The National Science Foundation awarded CSU $12.5 million earlier this month for its development of improved science and math-based middle school and high school curricula and advanced teacher education.
Partnering with 11 other universities and K-12 school districts including Poudre School District and the University of Northern Colorado and Long-Term Ecological Research sites across the country, CSU will lead a 5-year collaborative effort to incorporate new environmental science research into current curricula to increase students’ environmental awareness.
Officials said there is a recently elevated need for an environmentally aware public as politicians ask the public to make decisions about issues related to carbon emissions, the ozone, global warming and water.
“There’s a need that we are elevating,” said John Moore, director of CSU’s Natural Resource Ecology laboratory, the lead research institution on the grant.
“There are many complex issues, climate change to more of that sort, which the public are being asked to make decisions on. the best way to have the public make these choices is education, raising awareness of the issues and educating them on these issues.”
Over the years, Moore said that research has found that students are not adequately learning science, technology, engineering and mathematical concepts and educators recognized a need for an improved progressive learning curricula emphasizing current field research results.
He said the idea is to connect the new research being done in the fields of science and math with what students are learning in the classroom. This is to be done using what Moore described as a “longitudinal” curriculum that presents the material in a sequence and requires a certain level of mastery before progressing to the next level.
Moore said the curriculum centers on four core areas: biodiversity, the carbon cycle, the water cycle and environmental citizenship or people’s relationship to, understanding and stewardship of the land.
The new curriculum material about the carbon-cycle includes everything from the role of carbon compounds in the Earth to the flow of carbon through eco-systems and the importance of fossil fuels, which Moore said will help students become more educated and better able to vote on related issues in the future.
The grant project is based on an educational initiative started by the Long-Term Ecological Research network about 10 years ago.
For this project, four LTER sites, situated across the U.S. and each representing a different ecosystem, are committed to contributing ecological research findings to the more than 1,000 participating teachers and their connected educational institutions to develop the new curriculum.
Moore said that the money was allocated to fund a myriad of programs from field research to teacher development classes to help teachers incorporate the new findings into their current curriculums.
Participating teachers will have the opportunity to take time to research in the field, receive an advanced degree in math or science, or work on a master’s degree in their pertinent field at a teacher in-residence program established at CSU as part of the program.
Throughout the five years, CSU has planned to send graduate students in the fields of science, math, engineering and technology to the participating K-12 school districts to incorporate new methods of teaching and information into the preexisting curriculums and provide teachers with progressive resources.
And while officials said they believe the program is more efficient and better designed than the current scientific and mathematical curriculums, the new material will be implemented incrementally as the information is discovered and the schools adopt the new standards.

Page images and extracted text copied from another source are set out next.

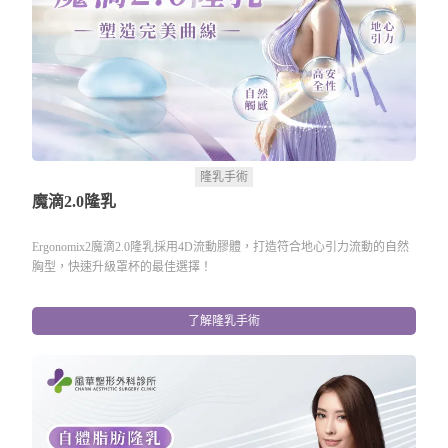
隆乳手術
魔滴2.0隆乳
Ergonomix2魔滴2.0隆乳採用4D流動膠體，打造符合地心引力流動的自然
胸型，快速升級罩杯的最佳選擇！
了解隆乳手術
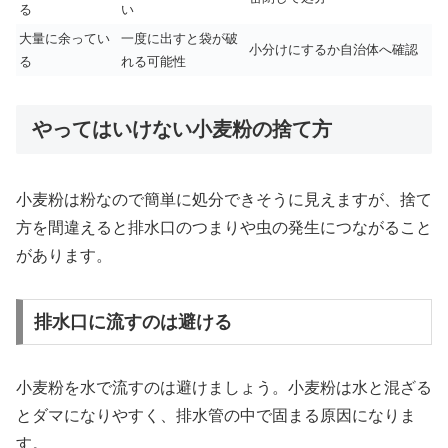
る
い
大量に余ってい
一度に出すと袋が破
小分けにするか自治体へ確認
る
れる可能性
やってはいけない小麦粉の捨て方
小麦粉は粉なので簡単に処分できそうに見えますが、捨て
方を間違えると排水口のつまりや虫の発生につながること
があります。
排水口に流すのは避ける
小麦粉を水で流すのは避けましょう。小麦粉は水と混ざる
とダマになりやすく、排水管の中で固まる原因になりま
す。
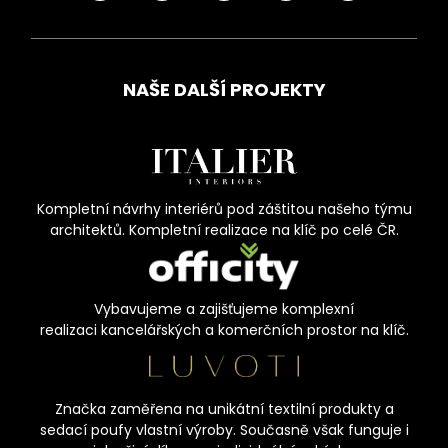
NAŠE DALŠÍ PROJEKTY
Kompletní návrhy interiérů pod záštitou našeho týmu
architektů. Kompletní realizace na klíč po celé ČR.
Vybavujeme a zajišťujeme komplexní
realizaci kancelářských a komerčních prostor na klíč.
Značka zaměřena na unikátní textilní produkty a
sedací poufy vlastní výroby. Současně však funguje i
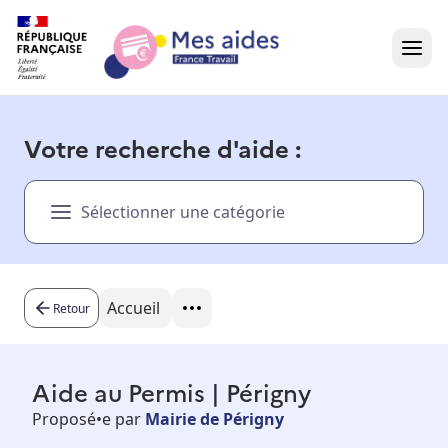
Accueil
Votre recherche d'aide :
Présentation vidéo
Sélectionner une catégorie
Dans votre région
Besoin d'aide ?
Accueil
Retour
Aide au Permis | Périgny
Proposé•e par
Mairie de Périgny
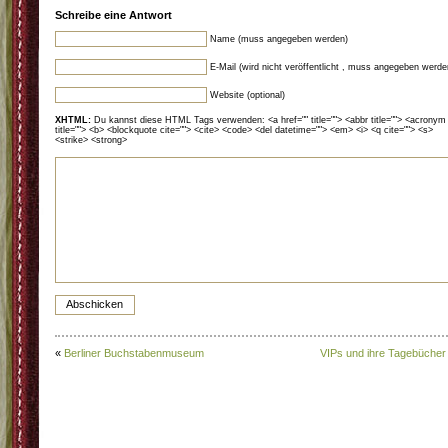
Schreibe eine Antwort
Name (muss angegeben werden)
E-Mail (wird nicht veröffentlicht , muss angegeben werde
Website (optional)
XHTML:
Du kannst diese HTML Tags verwenden: <a href="" title=""> <abbr title=""> <acronym
title=""> <b> <blockquote cite=""> <cite> <code> <del datetime=""> <em> <i> <q cite=""> <s>
<strike> <strong>
«
Berliner Buchstabenmuseum
VIPs und ihre Tagebücher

“This will be implemented by school districts as they please,” said Bill Hoyt, a participating professor of oceanography at University of Northern Colorado. “We can’t enforce this.”
“We are trying to take the important issues of humanity and trying to implement that into a curriculum,” Hoyt said, adding that he hopes to maintain a long-term relationship between the partnering scientists and school districts over time to develop the best teaching model.

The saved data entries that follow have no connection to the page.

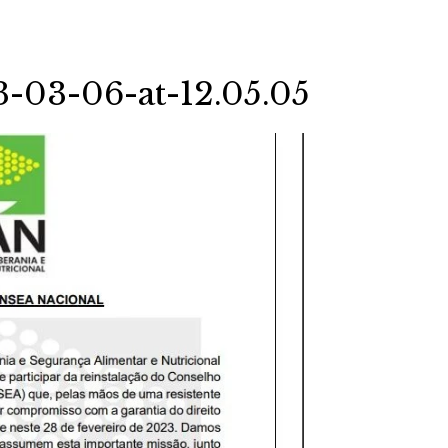
03-06-at-12.05.05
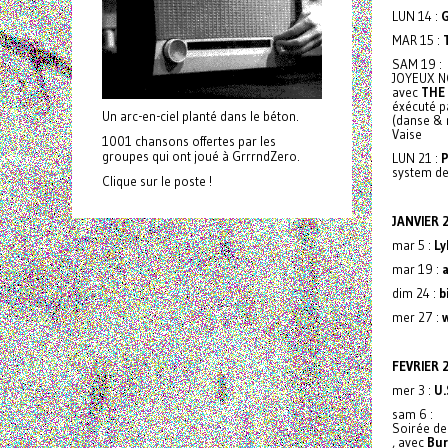
LUN 14 :
MAR 15 :
SAM 19 :
JOYEUX N
avec
THE
éxécuté p
Un arc-en-ciel planté dans le béton.
(danse & 
Vaise
1001 chansons offertes par les
groupes qui ont joué à GrrrndZero.
LUN 21 :
P
system de
Clique sur le poste !
JANVIER 
mar 5 :
Ly
mar 19 :
dim 24 :
b
mer 27 :
FEVRIER 
mer 3 :
U.
sam 6 :
Soirée de 
, avec
Bur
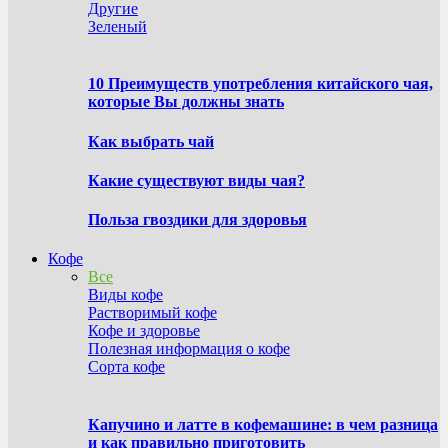
Другие
Зеленый
10 Преимуществ употребления китайского чая,
которые Вы должны знать
Как выбрать чай
Какие существуют виды чая?
Польза гвоздики для здоровья
Кофе
Все
Виды кофе
Растворимый кофе
Кофе и здоровье
Полезная информация о кофе
Сорта кофе
Капучино и латте в кофемашине: в чем разница
и как правильно приготовить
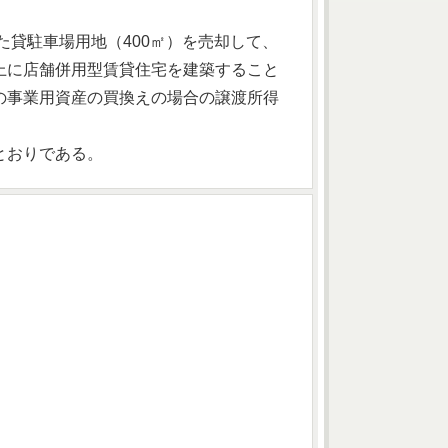
た貸駐車場用地（400㎡）を売却して、
上に店舗併用型賃貸住宅を建築すること
の事業用資産の買換えの場合の譲渡所得
とおりである。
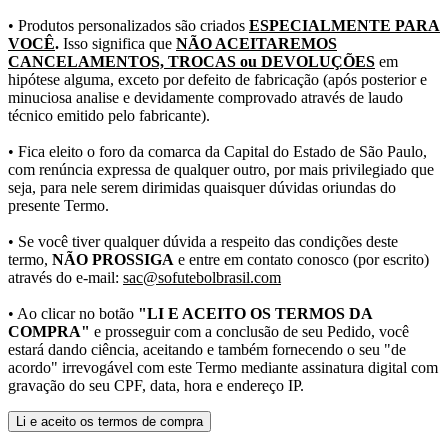
• Produtos personalizados são criados
ESPECIALMENTE PARA
VOCÊ
.
Isso significa que
NÃO ACEITAREMOS
CANCELAMENTOS, TROCAS ou DEVOLUÇÕES
em
hipótese alguma, exceto por defeito de fabricação (após posterior e
minuciosa analise e devidamente comprovado através de laudo
técnico emitido pelo fabricante).
• Fica eleito o foro da comarca da Capital do Estado de São Paulo,
com renúncia expressa de qualquer outro, por mais privilegiado que
seja, para nele serem dirimidas quaisquer dúvidas oriundas do
presente Termo.
• Se você tiver qualquer dúvida a respeito das condições deste
termo,
NÃO PROSSIGA
e entre em contato conosco (por escrito)
através do e-mail:
sac@sofutebolbrasil.com
• Ao clicar no botão
"LI E ACEITO OS TERMOS DA
COMPRA"
e prosseguir com a conclusão de seu Pedido, você
estará dando ciência, aceitando e também fornecendo o seu "de
acordo" irrevogável com este Termo mediante assinatura digital com
gravação do seu CPF, data, hora e endereço IP.
Li e aceito os termos de compra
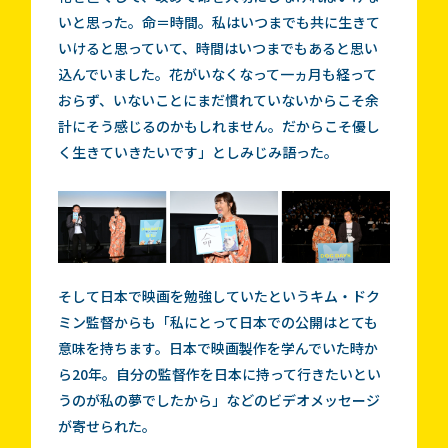
いと思った。命＝時間。私はいつまでも共に生きて
いけると思っていて、時間はいつまでもあると思い
込んでいました。花がいなくなって一ヵ月も経って
おらず、いないことにまだ慣れていないからこそ余
計にそう感じるのかもしれません。だからこそ優し
く生きていきたいです」としみじみ語った。
そして日本で映画を勉強していたというキム・ドク
ミン監督からも「私にとって日本での公開はとても
意味を持ちます。日本で映画製作を学んでいた時か
ら20年。自分の監督作を日本に持って行きたいとい
うのが私の夢でしたから」などのビデオメッセージ
が寄せられた。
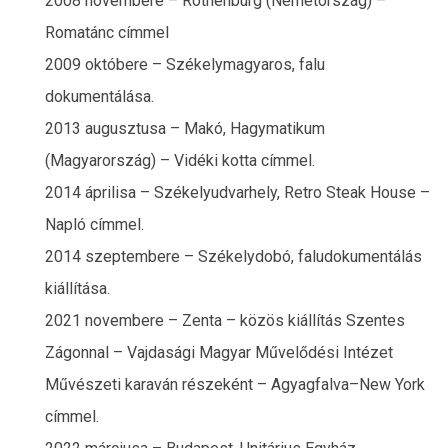
2008 novembere – Rothenburg (Németország) –
Romatánc címmel
2009 októbere – Székelymagyaros, falu
dokumentálása.
2013 augusztusa – Makó, Hagymatikum
(Magyarország) – Vidéki kotta címmel.
2014 áprilisa – Székelyudvarhely, Retro Steak House –
Napló címmel.
2014 szeptembere – Székelydobó, faludokumentálás
kiállítása.
2021 novembere – Zenta – közös kiállítás Szentes
Zágonnal – Vajdasági Magyar Művelődési Intézet
Művészeti karaván részeként – Agyagfalva–New York
címmel.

Moore said the need for an improved scientific and mathematical curriculum is emphasized by the growing environmental issues Americans are faced with in the future.
“This curriculum builds on what’s been done in the past and came from this need for greater environmental literacy as a whole across the country,” Moore said.
“The issues across the country are going to require us to deal with things we’ve never seen before; proposals will require human reaction that we’ve never had to deal with before; carbon-trading systems, reducing carbon-emissions. It’s better to have people making people making decisions from a position of strength – we have to look at things from a global context, that’s the real driver of this.”